**What to work on**
Leave the pictures out and write out the rest of the listing word for word.

**Given data**
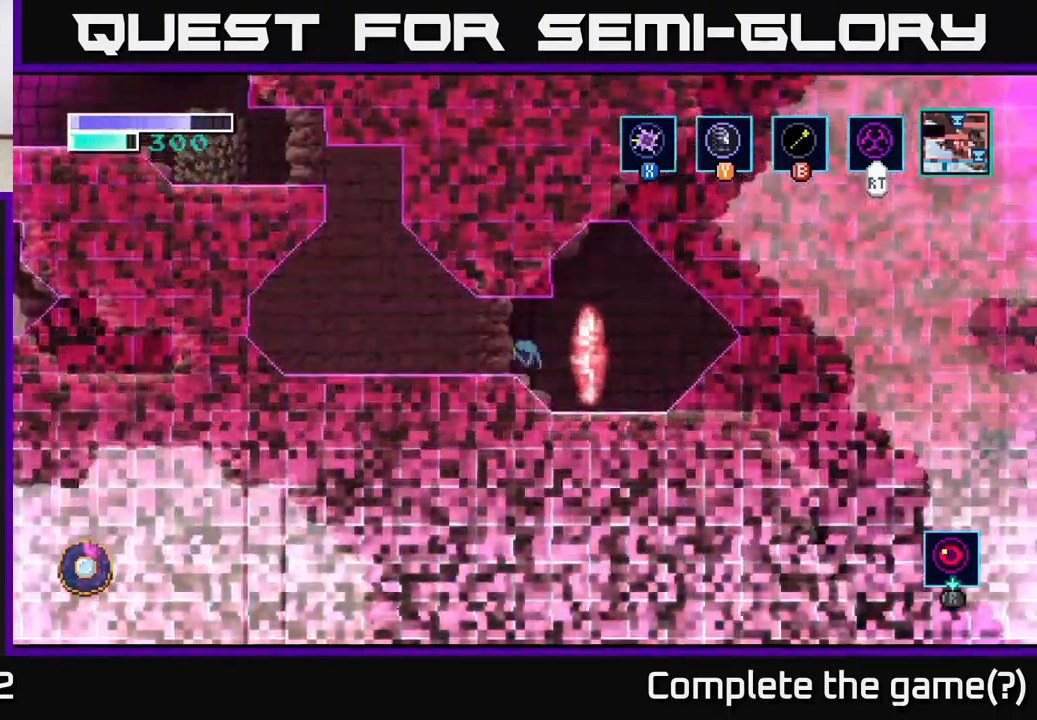
{"buttons": [], "left_stick": "up", "right_stick": "center", "events": [[50, "left_stick", "right"], [317, "left_stick", "center"], [367, "left_stick", "up"]]}
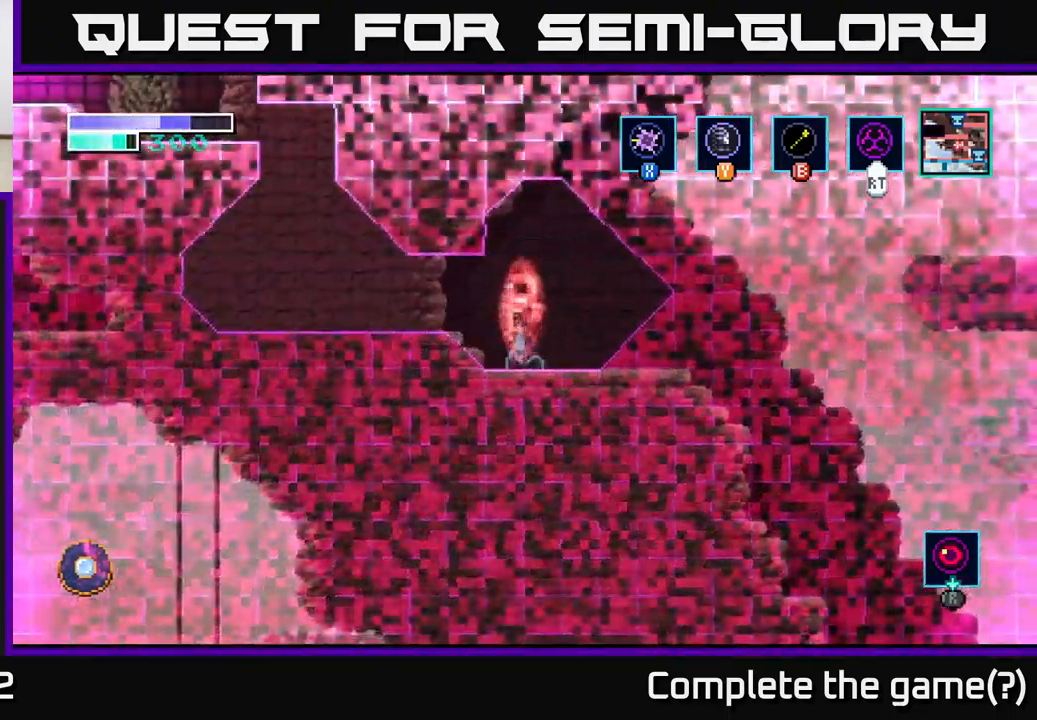
{"buttons": [], "left_stick": "left", "right_stick": "center", "events": [[17, "left_stick", "center"], [350, "left_stick", "left"]]}
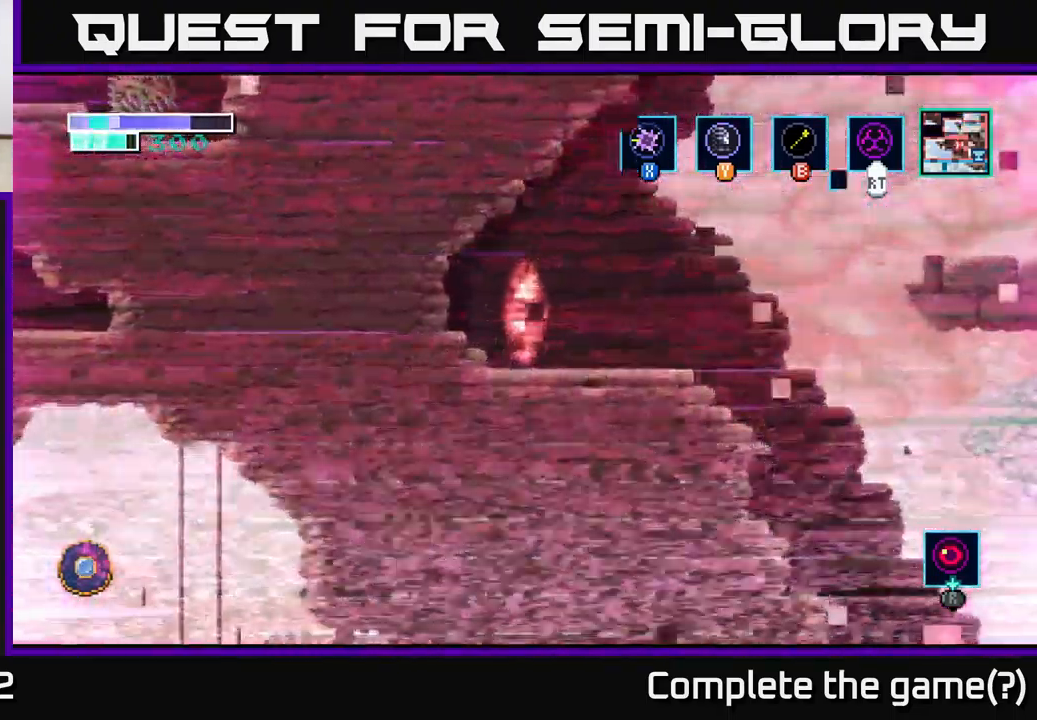
{"buttons": [], "left_stick": "center", "right_stick": "center", "events": [[150, "left_stick", "center"]]}
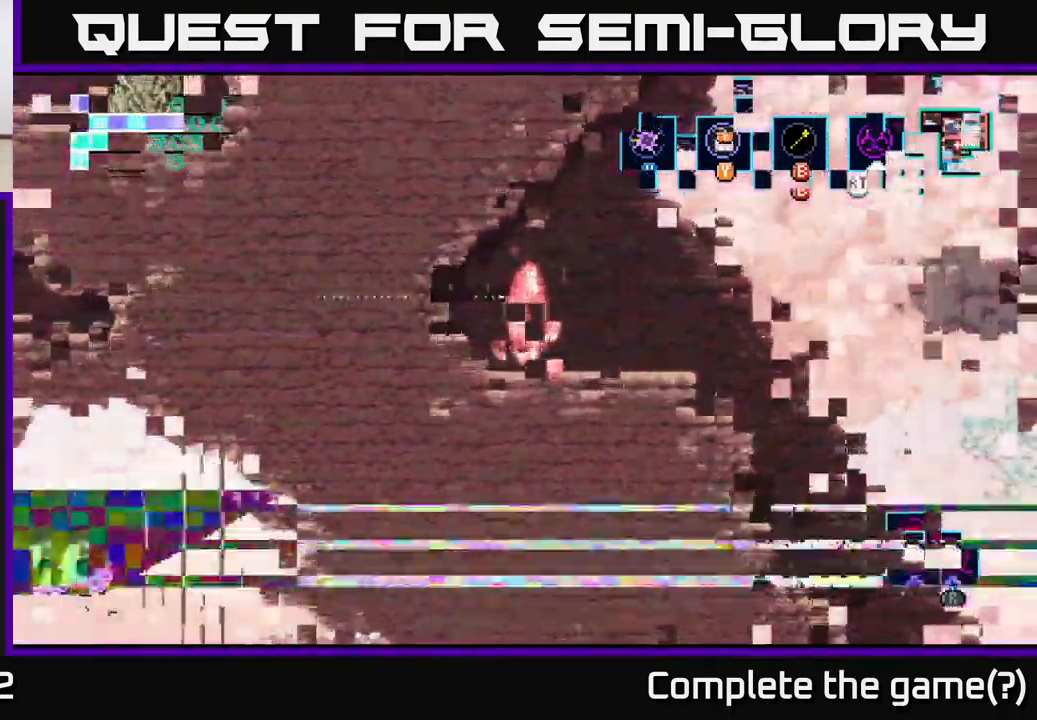
{"buttons": [], "left_stick": "left", "right_stick": "center", "events": [[83, "left_stick", "left"]]}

**Task result**
{"buttons": [], "left_stick": "up", "right_stick": "center", "events": [[50, "left_stick", "right"], [317, "left_stick", "center"], [367, "left_stick", "up"]]}
{"buttons": [], "left_stick": "left", "right_stick": "center", "events": [[17, "left_stick", "center"], [350, "left_stick", "left"]]}
{"buttons": [], "left_stick": "center", "right_stick": "center", "events": [[150, "left_stick", "center"]]}
{"buttons": [], "left_stick": "left", "right_stick": "center", "events": [[83, "left_stick", "left"]]}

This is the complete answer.